* **WORKING DATA**
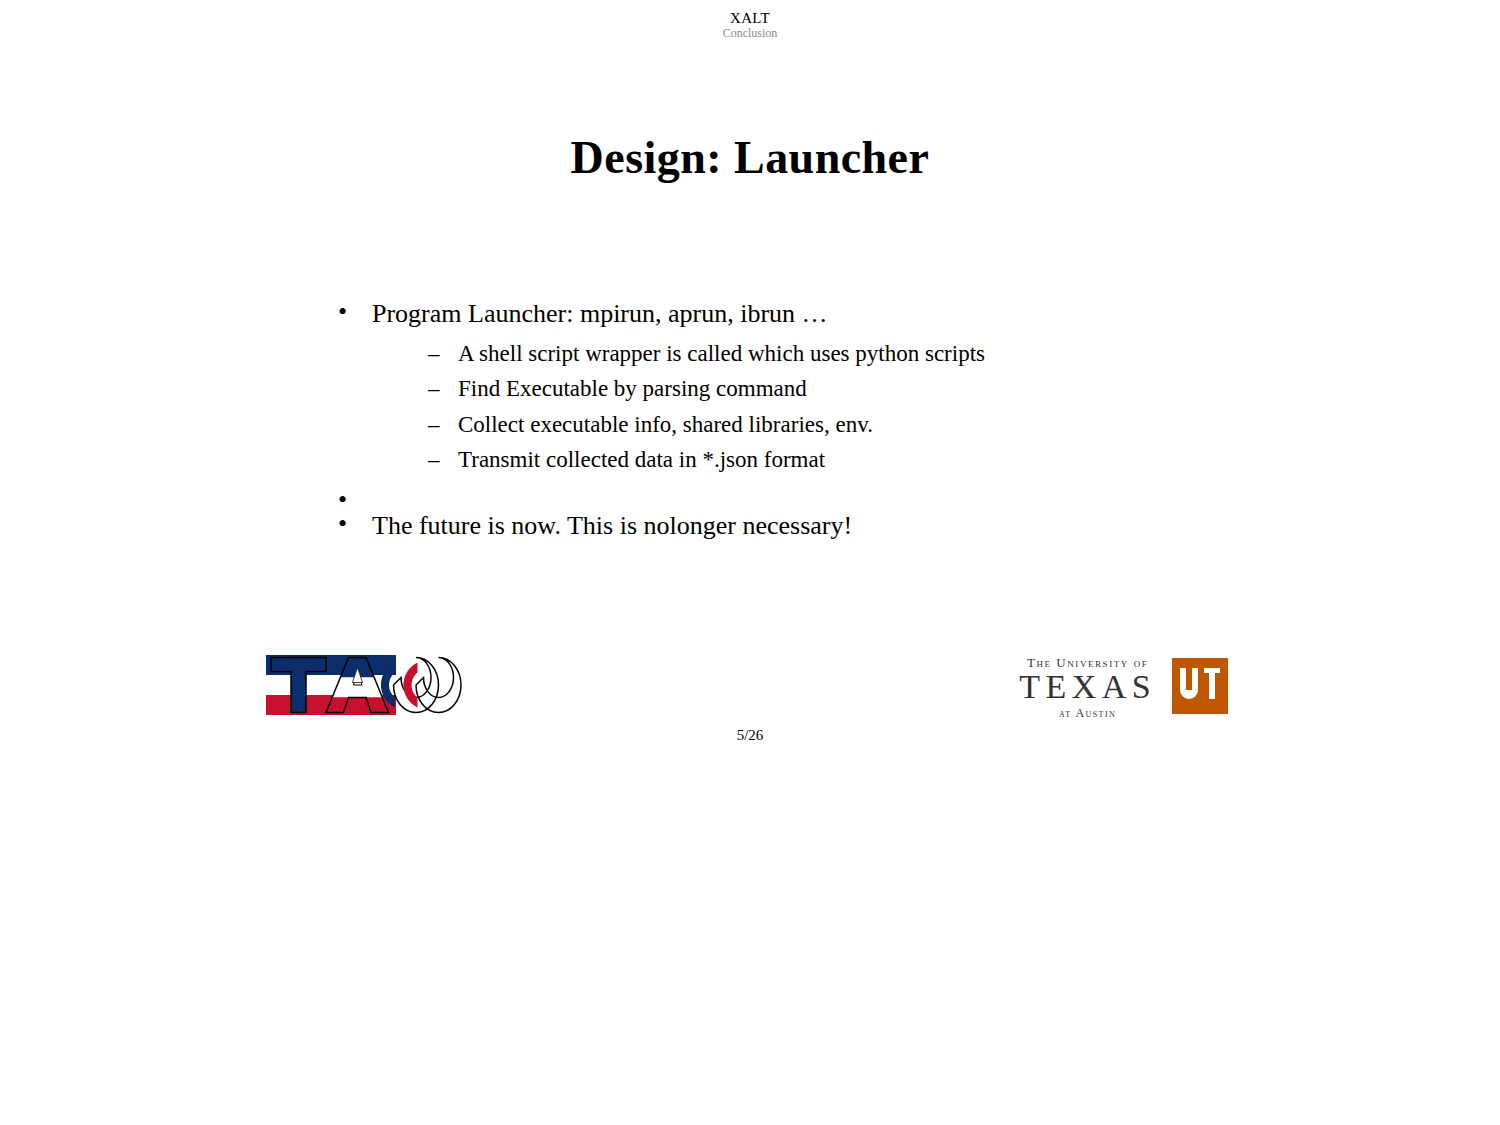XALT
Conclusion
Design: Launcher
Program Launcher: mpirun, aprun, ibrun …
A shell script wrapper is called which uses python scripts
Find Executable by parsing command
Collect executable info, shared libraries, env.
Transmit collected data in *.json format
The future is now. This is nolonger necessary!
The University of
TEXAS
at Austin
5/26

* **WHAT IS EXPECTED**
With the pictures excluded, restate the material exactly as it stands.

* **ANSWER SPACE**
XALT
Conclusion
Design: Launcher
Program Launcher: mpirun, aprun, ibrun …
A shell script wrapper is called which uses python scripts
Find Executable by parsing command
Collect executable info, shared libraries, env.
Transmit collected data in *.json format
The future is now. This is nolonger necessary!
The University of
TEXAS
at Austin
5/26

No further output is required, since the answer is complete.